Grubbs Kirk J, Scott Jarrod J, Budsberg Kevin J, Read Harry, Balser Teri C, Currie Cameron R
Department of Biology, University of North Carolina, Chapel Hill, North Carolina, United States of America.
Bigelow Laboratory for Ocean Sciences, East Boothbay, Maine, United States of America.
PLoS One. 2015 Apr 7;10(4):e0121697. doi: 10.1371/journal.pone.0121697. eCollection 2015.
Microbial communities (microbiomes) are associated with almost all metazoans, including the honey bee Apis mellifera. Honey bees are social insects, maintaining complex hive systems composed of a variety of integral components including bees, comb, propolis, honey, and stored pollen. Given that the different components within hives can be physically separated and are nutritionally variable, we hypothesize that unique microbial communities may occur within the different microenvironments of honey bee colonies. To explore this hypothesis and to provide further insights into the microbiome of honey bees, we use a hybrid of fatty acid methyl ester (FAME) and phospholipid-derived fatty acid (PLFA) analysis to produce broad, lipid-based microbial community profiles of stored pollen, adults, pupae, honey, empty comb, and propolis for 11 honey bee hives. Averaging component lipid profiles by hive, we show that, in decreasing order, lipid markers representing fungi, Gram-negative bacteria, and Gram-positive bacteria have the highest relative abundances within honey bee colonies. Our lipid profiles reveal the presence of viable microbial communities in each of the six hive components sampled, with overall microbial community richness varying from lowest to highest in honey, comb, pupae, pollen, adults and propolis, respectively. Finally, microbial community lipid profiles were more similar when compared by component than by hive, location, or sampling year. Specifically, we found that individual hive components typically exhibited several dominant lipids and that these dominant lipids differ between components. Principal component and two-way clustering analyses both support significant grouping of lipids by hive component. Our findings indicate that in addition to the microbial communities present in individual workers, honey bee hives have resident microbial communities associated with different colony components.
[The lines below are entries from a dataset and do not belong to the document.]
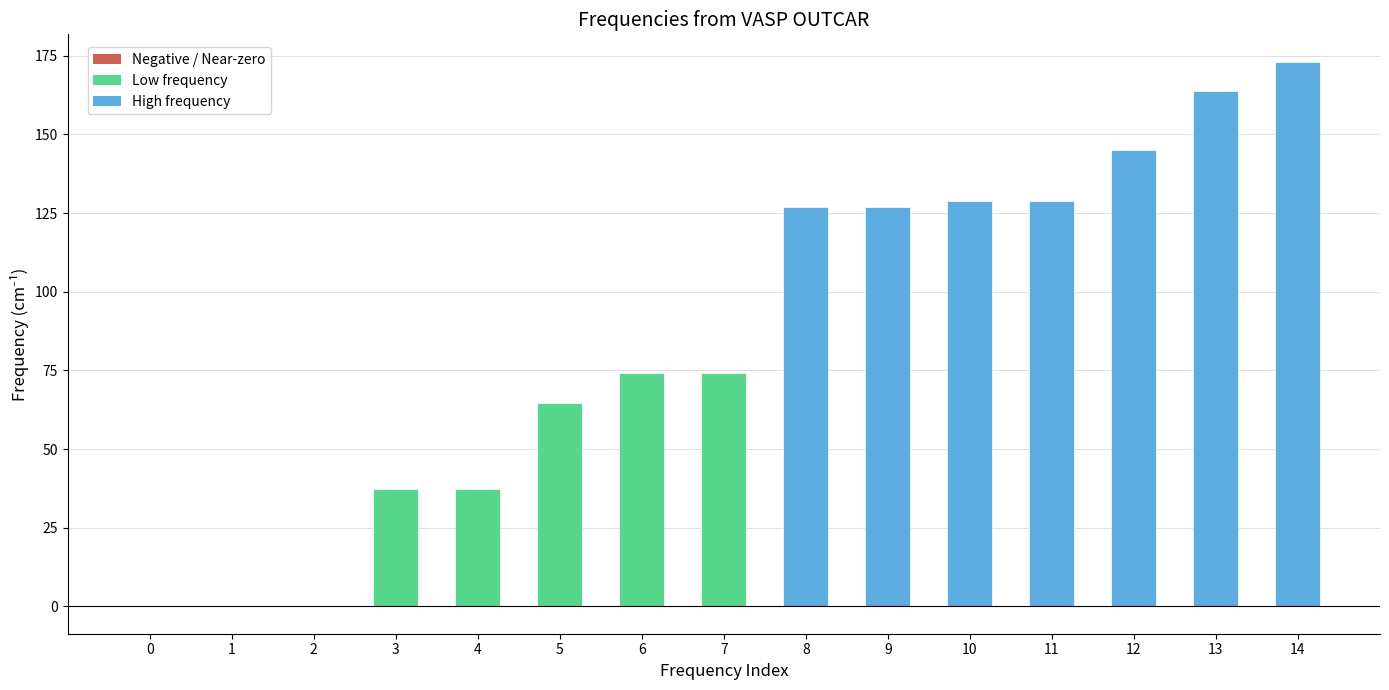

Which has a higher value, 7 or 4?

7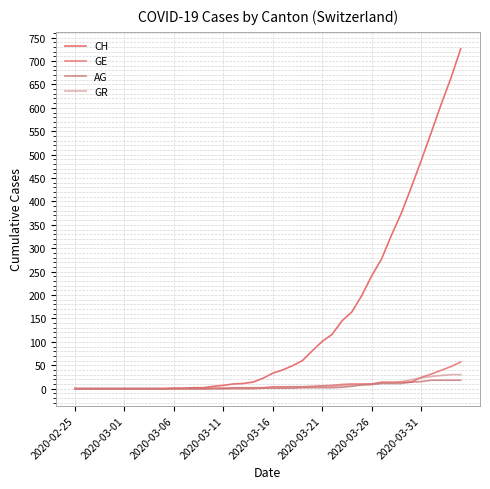

Does the chart have visible grid lines?

Yes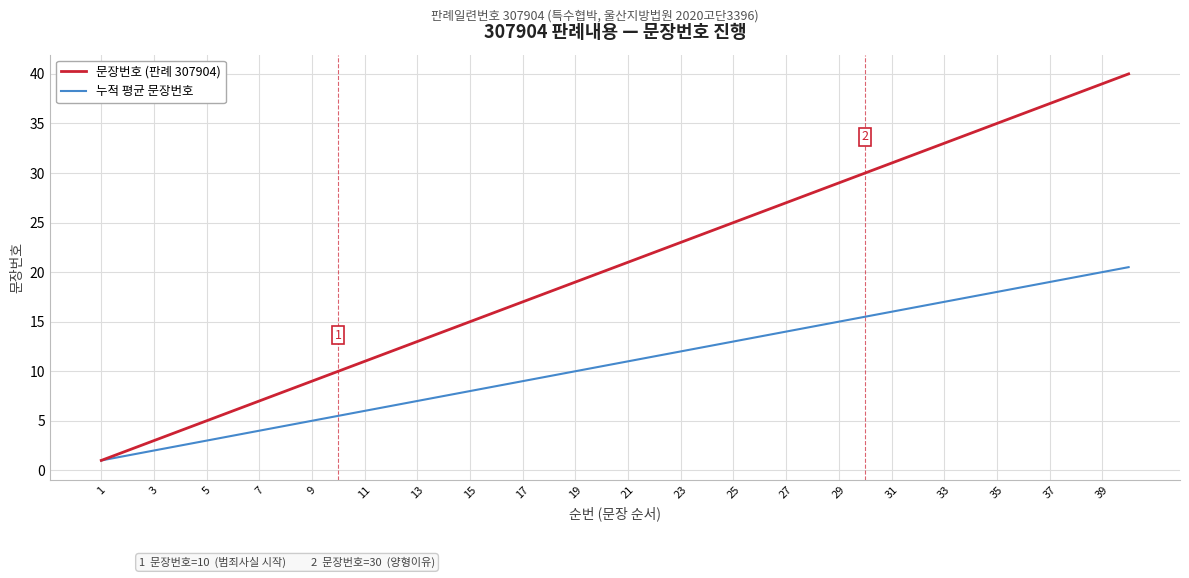

Which series has the largest range (max minus min)?

문장번호 (판례 307904)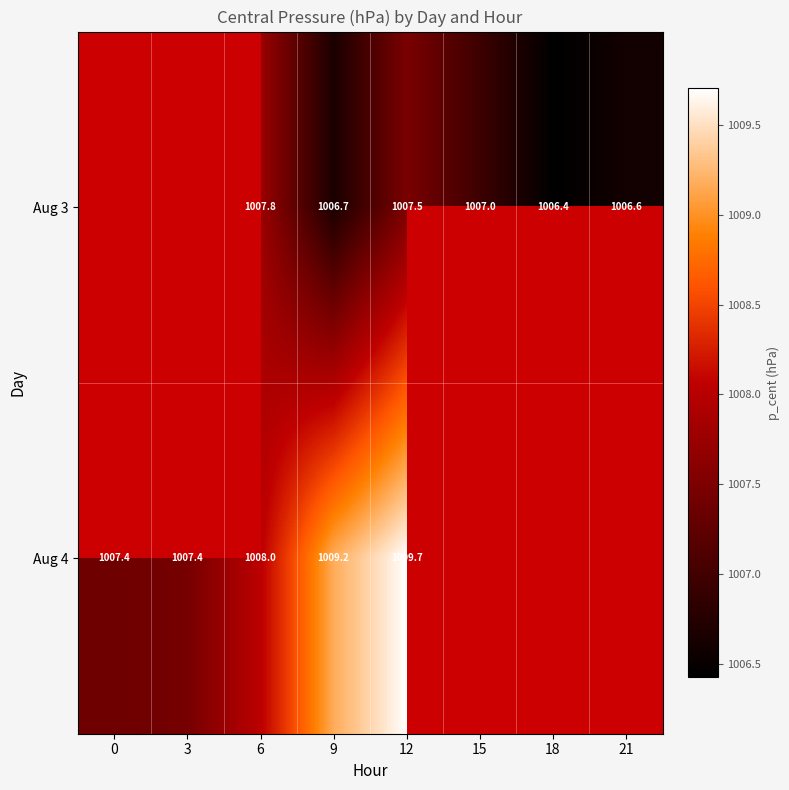

What is the difference between the Aug 4 values at 0 and 9?

1.8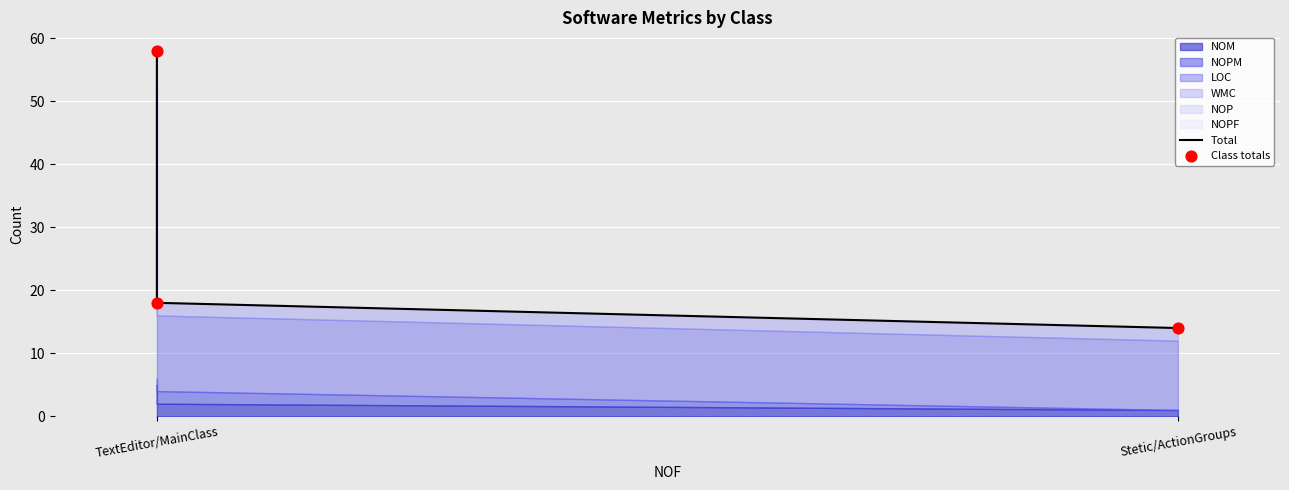

At how many categories does at least one series exceed 43?

1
微生物群落(微生物组)几乎与所有后生动物都有关联,包括蜜蜂(西方蜜蜂)。蜜蜂是社会性昆虫,维持着由多种不可或缺的成分组成的复杂蜂巢系统,这些成分包括蜜蜂、蜂巢、蜂胶、蜂蜜和储存的花粉。鉴于蜂巢内的不同成分在物理上可以分离且营养成分各异,我们推测在蜜蜂群落的不同微环境中可能存在独特的微生物群落。为了探究这一假设并进一步深入了解蜜蜂的微生物组,我们采用脂肪酸甲酯(FAME)和磷脂衍生脂肪酸(PLFA)分析相结合的方法,对11个蜜蜂蜂巢的储存花粉、成虫、蛹、蜂蜜、空蜂巢和蜂胶进行基于脂质的广泛微生物群落分析。通过蜂巢对成分脂质谱进行平均,我们发现,按相对丰度从高到低排列,代表真菌、革兰氏阴性菌和革兰氏阳性菌的脂质标记物在蜜蜂群落中含量最高。我们的脂质谱显示,在采样的六个蜂巢成分中均存在有活力的微生物群落,总体微生物群落丰富度分别从蜂蜜、蜂巢、蛹、花粉、成虫到蜂胶依次从低到高变化。最后,按成分比较时微生物群落脂质谱比按蜂巢、位置或采样年份比较时更为相似。具体而言,我们发现单个蜂巢成分通常表现出几种主要脂质,且这些主要脂质在不同成分之间存在差异。主成分分析和双向聚类分析均支持按蜂巢成分对脂质进行显著分组。我们的研究结果表明,除了单个工蜂体内存在的微生物群落外,蜜蜂蜂巢还存在与不同蜂群成分相关的常驻微生物群落。